● **Prompt**:
In the data below, edit the lines from the line with "left elbow: (425, 133, 4)" up to and including the line with "left hip: (810, 285, -4)", replacing "Person at" with "Subject at" and keeping everything else unchanged. Give only those lines, and leave the pictures out of the answer.

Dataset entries
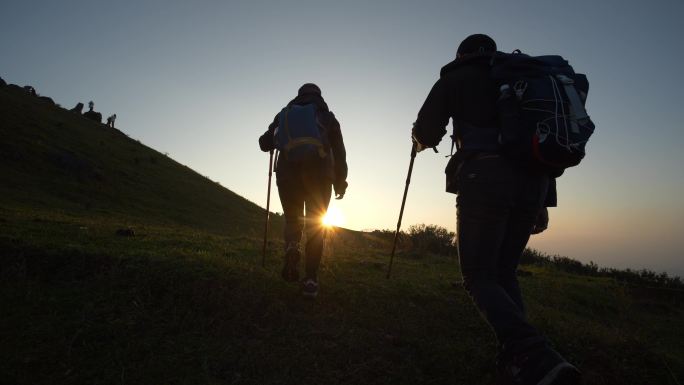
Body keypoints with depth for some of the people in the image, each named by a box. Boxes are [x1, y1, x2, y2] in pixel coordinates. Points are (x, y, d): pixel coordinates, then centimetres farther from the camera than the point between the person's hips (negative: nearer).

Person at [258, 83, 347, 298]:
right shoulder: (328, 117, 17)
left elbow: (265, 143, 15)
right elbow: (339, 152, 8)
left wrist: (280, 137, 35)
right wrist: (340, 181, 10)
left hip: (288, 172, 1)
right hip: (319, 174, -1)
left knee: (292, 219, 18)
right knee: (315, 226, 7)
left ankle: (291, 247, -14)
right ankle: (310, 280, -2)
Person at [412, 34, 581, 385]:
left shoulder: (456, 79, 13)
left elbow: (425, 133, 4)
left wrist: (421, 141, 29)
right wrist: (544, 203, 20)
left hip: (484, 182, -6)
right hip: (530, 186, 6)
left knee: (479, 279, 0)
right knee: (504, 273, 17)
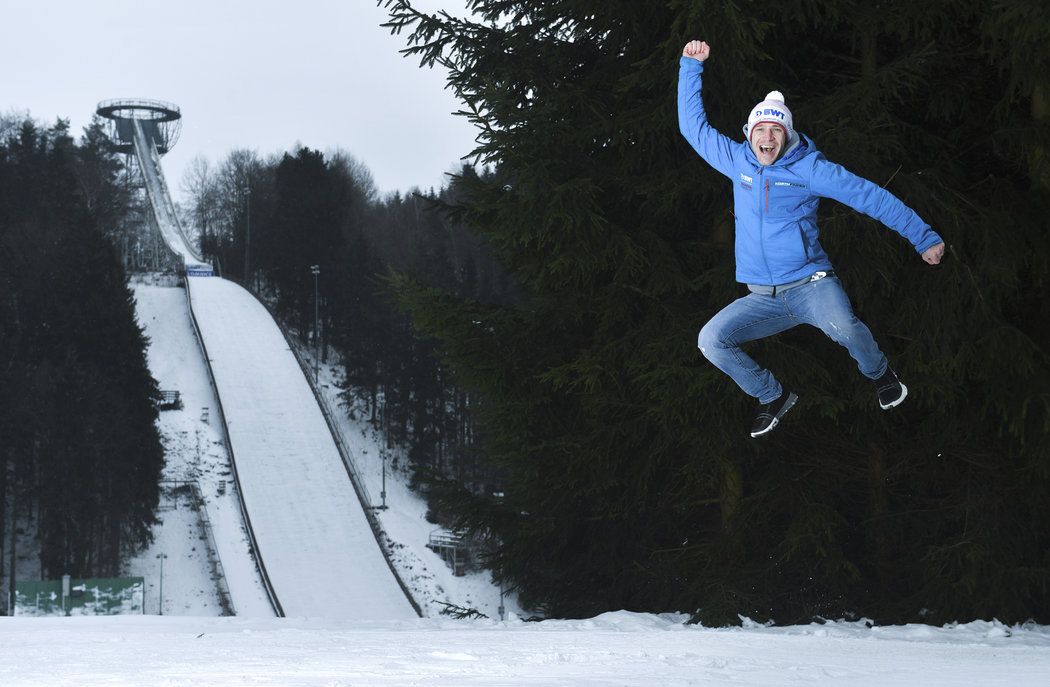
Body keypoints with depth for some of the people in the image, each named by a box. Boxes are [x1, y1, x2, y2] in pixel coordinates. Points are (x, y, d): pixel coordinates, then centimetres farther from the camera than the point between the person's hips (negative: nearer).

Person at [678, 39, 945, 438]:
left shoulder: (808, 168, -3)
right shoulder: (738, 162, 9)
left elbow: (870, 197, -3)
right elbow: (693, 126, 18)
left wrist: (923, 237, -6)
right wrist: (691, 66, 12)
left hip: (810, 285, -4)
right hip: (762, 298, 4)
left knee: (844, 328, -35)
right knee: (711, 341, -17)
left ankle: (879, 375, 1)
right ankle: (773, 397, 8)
...
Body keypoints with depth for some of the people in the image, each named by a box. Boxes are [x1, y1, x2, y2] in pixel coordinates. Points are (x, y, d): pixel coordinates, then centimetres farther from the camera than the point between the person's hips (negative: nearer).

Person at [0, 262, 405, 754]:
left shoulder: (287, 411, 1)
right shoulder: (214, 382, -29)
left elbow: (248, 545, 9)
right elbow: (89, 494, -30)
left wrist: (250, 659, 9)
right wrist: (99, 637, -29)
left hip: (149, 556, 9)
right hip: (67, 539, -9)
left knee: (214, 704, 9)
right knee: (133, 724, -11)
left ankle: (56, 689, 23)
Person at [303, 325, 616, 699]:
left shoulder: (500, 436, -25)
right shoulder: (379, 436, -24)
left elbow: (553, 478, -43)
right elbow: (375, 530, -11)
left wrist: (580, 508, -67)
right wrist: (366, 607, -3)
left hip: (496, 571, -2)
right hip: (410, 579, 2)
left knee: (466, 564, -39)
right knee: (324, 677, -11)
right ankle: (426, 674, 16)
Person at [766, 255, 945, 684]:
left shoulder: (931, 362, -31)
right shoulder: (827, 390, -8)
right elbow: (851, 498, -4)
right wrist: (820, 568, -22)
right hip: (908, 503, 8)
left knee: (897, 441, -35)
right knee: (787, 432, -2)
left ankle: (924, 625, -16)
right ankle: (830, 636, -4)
==
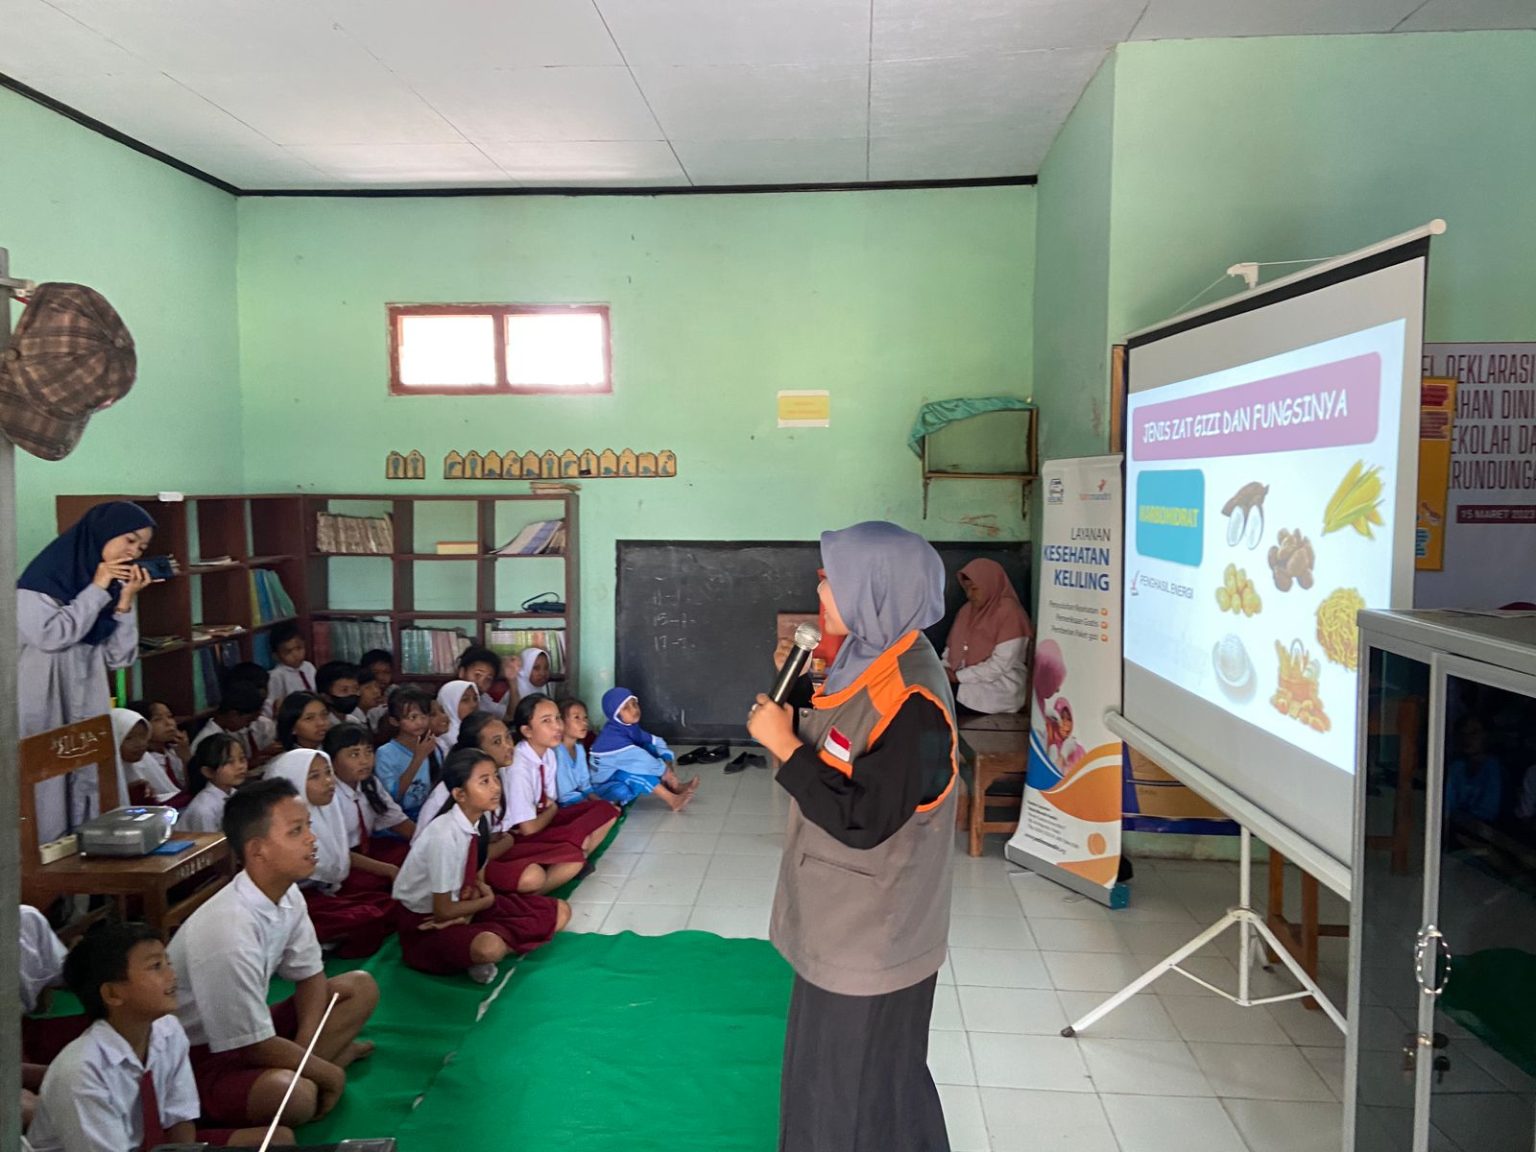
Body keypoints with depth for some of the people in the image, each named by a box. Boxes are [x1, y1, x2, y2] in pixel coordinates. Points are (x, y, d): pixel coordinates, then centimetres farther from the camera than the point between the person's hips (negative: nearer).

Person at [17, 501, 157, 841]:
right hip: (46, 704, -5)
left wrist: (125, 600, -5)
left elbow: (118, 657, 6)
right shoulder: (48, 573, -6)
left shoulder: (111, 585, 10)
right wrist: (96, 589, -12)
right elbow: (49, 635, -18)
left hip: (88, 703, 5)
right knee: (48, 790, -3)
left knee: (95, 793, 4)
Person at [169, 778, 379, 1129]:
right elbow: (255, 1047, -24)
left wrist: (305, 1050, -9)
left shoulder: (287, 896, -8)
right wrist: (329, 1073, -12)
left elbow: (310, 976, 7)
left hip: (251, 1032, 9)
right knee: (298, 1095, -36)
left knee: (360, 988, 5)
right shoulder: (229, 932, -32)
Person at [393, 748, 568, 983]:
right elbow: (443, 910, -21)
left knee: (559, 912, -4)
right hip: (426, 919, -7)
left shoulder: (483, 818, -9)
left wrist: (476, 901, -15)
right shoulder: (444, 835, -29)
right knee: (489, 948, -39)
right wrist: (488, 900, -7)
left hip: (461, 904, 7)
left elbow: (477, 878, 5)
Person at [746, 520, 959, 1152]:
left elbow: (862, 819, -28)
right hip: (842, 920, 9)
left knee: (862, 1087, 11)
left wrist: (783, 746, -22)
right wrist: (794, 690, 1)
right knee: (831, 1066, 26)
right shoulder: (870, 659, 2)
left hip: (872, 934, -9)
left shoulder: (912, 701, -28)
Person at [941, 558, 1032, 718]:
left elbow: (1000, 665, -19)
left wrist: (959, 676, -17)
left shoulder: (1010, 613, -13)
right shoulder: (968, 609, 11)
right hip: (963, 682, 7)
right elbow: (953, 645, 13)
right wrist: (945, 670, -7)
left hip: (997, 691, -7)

● **Exercise response**:
left elbow: (425, 133, 4)
left wrist: (421, 141, 29)
right wrist: (544, 203, 20)
left hip: (484, 182, -6)
right hip: (530, 186, 6)
left knee: (479, 279, 0)
right knee: (504, 273, 17)
Body keypoints with depth for some of the people in the image, each named by a box. Boxes are [x1, y1, x2, y2] in pixel coordinates. Points are (x, y, d): pixel coordinates, then centimetres farther from the camera than the point between the person's hips (negative: nearer).

Subject at [678, 39, 945, 438]:
left shoulder: (808, 168, -3)
right shoulder: (738, 162, 9)
left elbow: (870, 197, -3)
right elbow: (693, 126, 18)
left wrist: (923, 237, -6)
right wrist: (691, 66, 12)
left hip: (810, 285, -4)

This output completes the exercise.